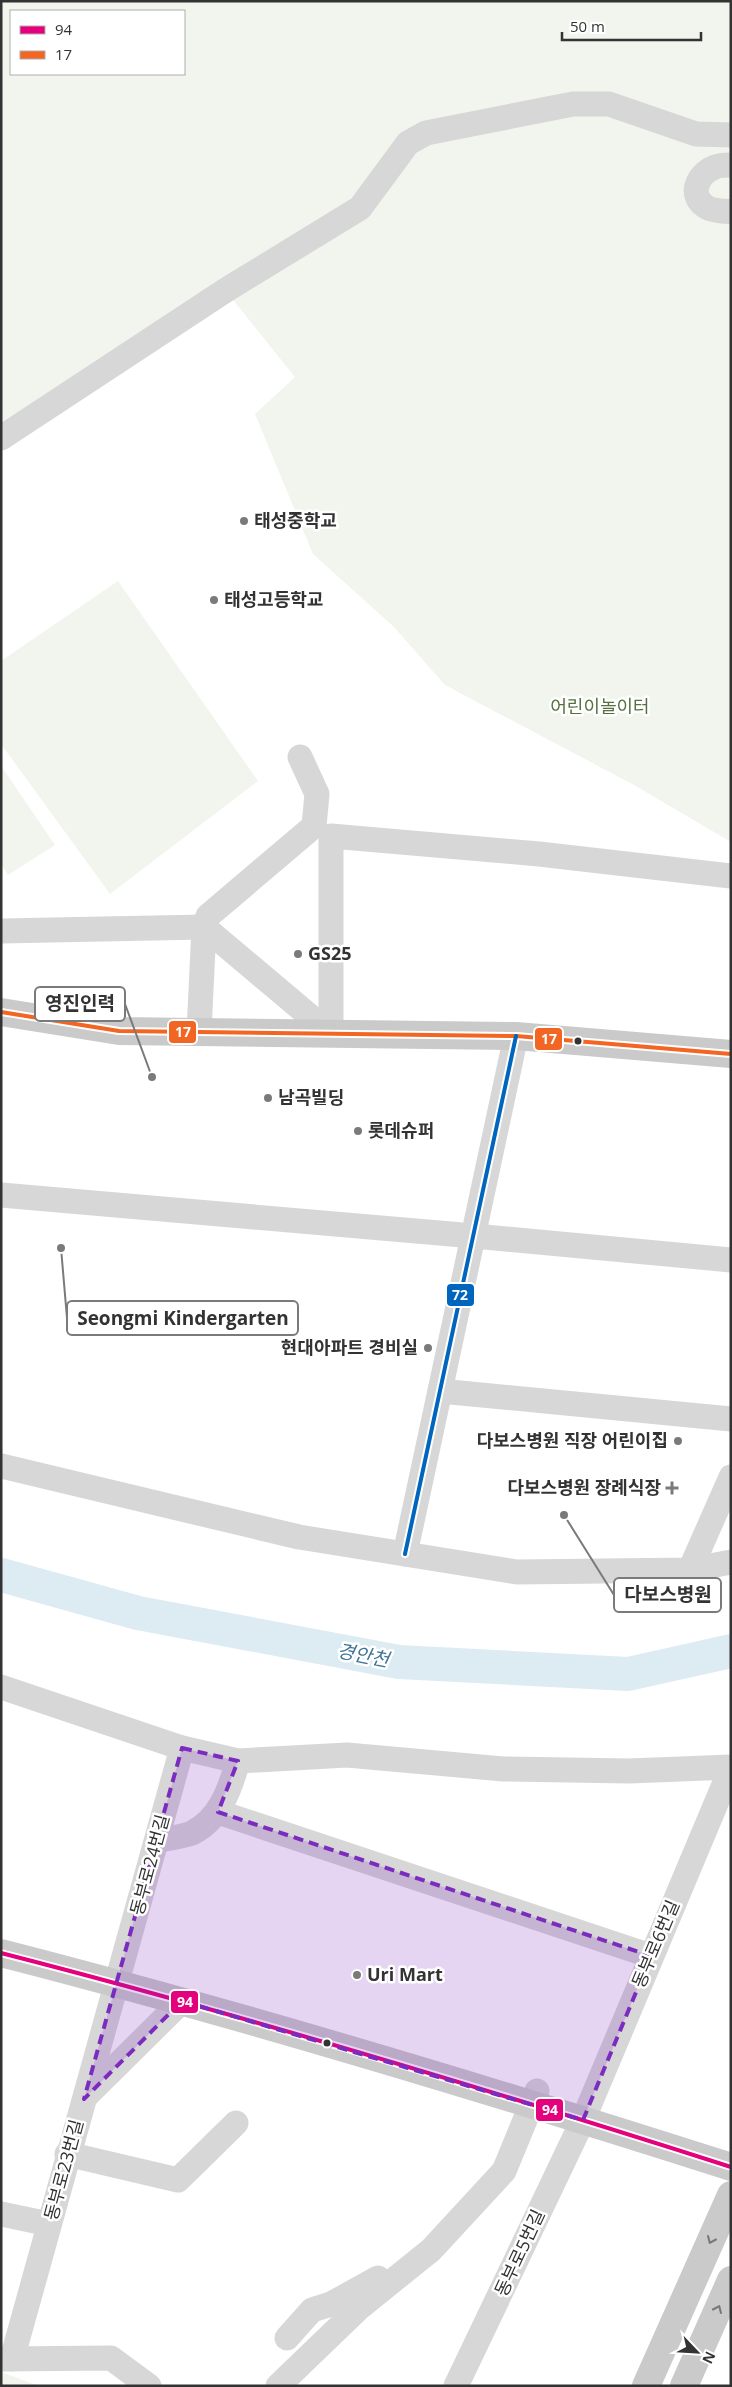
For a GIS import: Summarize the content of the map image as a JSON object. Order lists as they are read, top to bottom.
{
  "streets": {
    "street": [
      "동부로24번길",
      "동부로6번길",
      "동부로23번길",
      "동부로5번길"
    ]
  },
  "crossings": [
    ["동부로24번길", "동부로23번길"],
    ["동부로6번길", "동부로5번길"]
  ],
  "water": ["경안천"],
  "parks": ["어린이놀이터"],
  "places": {
    "other": [
      "태성중학교",
      "태성고등학교",
      "GS25",
      "영진인력",
      "남곡빌딩",
      "롯데슈퍼",
      "Seongmi Kindergarten",
      "현대아파트 경비실",
      "다보스병원 직장 어린이집",
      "다보스병원",
      "Uri Mart"
    ],
    "health": ["다보스병원 장례식장"]
  },
  "lines": ["transit line 17", "transit line 72", "transit line 94"],
  "legend": ["94", "17"],
  "scale_bar": "50 m",
  "north": "bottom right"
}
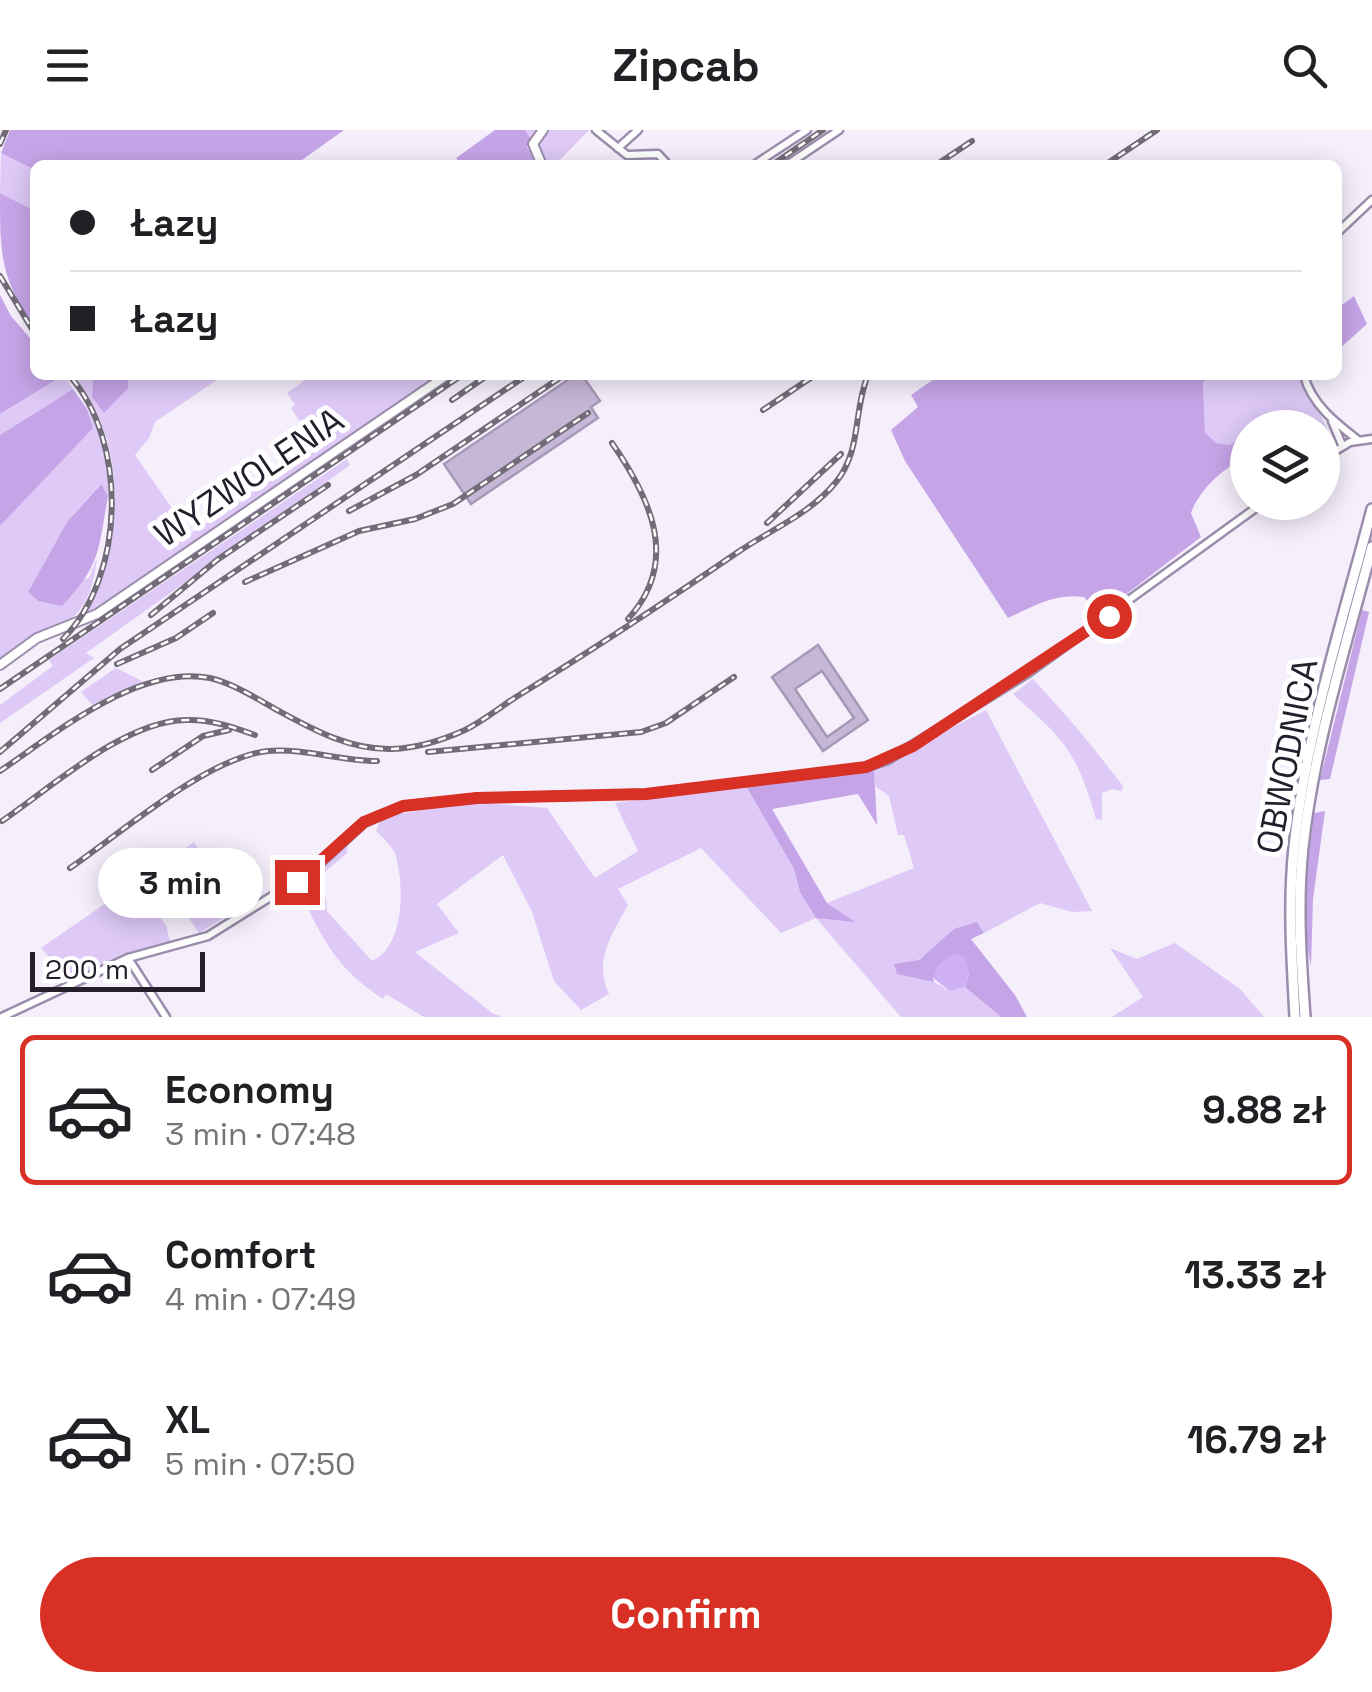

========

Look through the entries above; copy each line where the string "다보스병원" appears.

→ Response to the task:
      "다보스병원 직장 어린이집",
      "다보스병원",
    "health": ["다보스병원 장례식장"]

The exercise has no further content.